How is it possible that a restaurant with a significant delivery business in an Internet-friendly area does not have a web site with their menu and contact information?
It flat-out boggles my mind.
Let’s do some simple math.
I order out 4-5 times per week, average about $40 per order. That works out to about $200 per week, or $800 per month.
Because I am not the greatest at recovering from interuptions, I have most of my meals delivered. When I get hungry, I don’t dig through drawers for outdated, food-stained menus. Instead, I hop over to my del.icio.us bookmarks, pull up restaurants that deliver, and choose from the menus online.
It’s important to note that NONE of the restaurants I regularly get delivery meals from are my favorites. There are restaurants that a) deliver and b) I like better all around me … but because of the extra hassle of finding and holding onto the menu, my money goes to their competition instead of them.

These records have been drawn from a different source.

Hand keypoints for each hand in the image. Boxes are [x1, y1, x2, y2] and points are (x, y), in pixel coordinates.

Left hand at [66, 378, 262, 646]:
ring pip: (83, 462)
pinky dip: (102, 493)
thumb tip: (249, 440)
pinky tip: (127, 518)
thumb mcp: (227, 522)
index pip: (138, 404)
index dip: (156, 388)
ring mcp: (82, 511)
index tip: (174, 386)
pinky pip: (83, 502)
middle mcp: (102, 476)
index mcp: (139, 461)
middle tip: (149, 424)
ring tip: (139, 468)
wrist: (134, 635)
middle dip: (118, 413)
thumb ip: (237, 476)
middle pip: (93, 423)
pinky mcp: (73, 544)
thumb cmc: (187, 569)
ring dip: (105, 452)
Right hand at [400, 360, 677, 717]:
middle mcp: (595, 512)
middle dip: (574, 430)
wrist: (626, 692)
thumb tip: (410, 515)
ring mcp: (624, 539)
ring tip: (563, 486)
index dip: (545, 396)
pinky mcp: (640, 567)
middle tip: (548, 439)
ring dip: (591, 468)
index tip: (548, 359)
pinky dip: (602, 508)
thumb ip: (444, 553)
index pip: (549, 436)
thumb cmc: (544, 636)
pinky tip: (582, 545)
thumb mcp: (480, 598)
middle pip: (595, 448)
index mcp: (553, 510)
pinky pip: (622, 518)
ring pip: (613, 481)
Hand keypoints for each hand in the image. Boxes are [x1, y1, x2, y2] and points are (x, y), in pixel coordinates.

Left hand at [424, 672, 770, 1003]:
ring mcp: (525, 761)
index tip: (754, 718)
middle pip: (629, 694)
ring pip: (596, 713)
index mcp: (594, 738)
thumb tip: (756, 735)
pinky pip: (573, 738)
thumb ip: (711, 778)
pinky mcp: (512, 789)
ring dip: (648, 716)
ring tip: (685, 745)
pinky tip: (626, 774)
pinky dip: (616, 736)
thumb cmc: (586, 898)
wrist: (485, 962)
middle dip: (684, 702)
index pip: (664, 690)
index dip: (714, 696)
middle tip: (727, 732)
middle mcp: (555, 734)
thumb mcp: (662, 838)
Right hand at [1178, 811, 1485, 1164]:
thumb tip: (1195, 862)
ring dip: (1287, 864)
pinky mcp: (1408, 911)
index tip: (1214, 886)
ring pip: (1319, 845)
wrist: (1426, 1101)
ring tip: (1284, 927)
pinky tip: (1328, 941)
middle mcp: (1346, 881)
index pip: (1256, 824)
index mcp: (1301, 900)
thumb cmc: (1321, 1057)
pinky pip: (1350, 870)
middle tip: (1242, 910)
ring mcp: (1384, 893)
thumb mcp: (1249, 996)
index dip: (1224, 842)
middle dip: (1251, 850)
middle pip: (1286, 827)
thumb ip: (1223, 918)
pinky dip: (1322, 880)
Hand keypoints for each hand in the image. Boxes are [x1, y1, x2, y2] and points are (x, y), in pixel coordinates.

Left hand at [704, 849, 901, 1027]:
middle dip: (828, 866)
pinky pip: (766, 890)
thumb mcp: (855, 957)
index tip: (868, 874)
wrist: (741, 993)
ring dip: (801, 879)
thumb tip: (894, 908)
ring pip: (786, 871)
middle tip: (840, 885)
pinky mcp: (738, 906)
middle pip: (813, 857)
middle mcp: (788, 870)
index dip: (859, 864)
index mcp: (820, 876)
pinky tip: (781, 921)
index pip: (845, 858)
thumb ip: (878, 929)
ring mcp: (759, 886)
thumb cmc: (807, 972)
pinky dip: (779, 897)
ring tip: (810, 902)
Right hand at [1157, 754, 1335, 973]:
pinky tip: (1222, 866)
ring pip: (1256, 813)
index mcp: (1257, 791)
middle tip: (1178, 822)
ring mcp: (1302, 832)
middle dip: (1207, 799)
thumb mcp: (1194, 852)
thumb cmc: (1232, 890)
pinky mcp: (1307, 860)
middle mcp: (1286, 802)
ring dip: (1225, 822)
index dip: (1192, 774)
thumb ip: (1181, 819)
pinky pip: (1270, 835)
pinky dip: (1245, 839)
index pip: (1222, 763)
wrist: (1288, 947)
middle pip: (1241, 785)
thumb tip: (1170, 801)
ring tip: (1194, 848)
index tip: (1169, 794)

I know for a fact a restaurant can get a kick-ass, easy to maintain web site that will bring them plenty of new business for around $1500-2000, probably cheaper if they go with “lesser” providers. The business they’d get from a single customer like me would pay for it in a few months … and there are plenty of “me’s” out there, not to mention full offices of workers (the Oracle people in Reston eat up a storm, I hear) and plenty of tech-saavy families.
A restaurant web site doesn’t have to be fancy to be insanely profitable … but it does need to be a) present, b) have a menu and c) be “findable.”
Sometimes businesses go out of their way to avoid making money.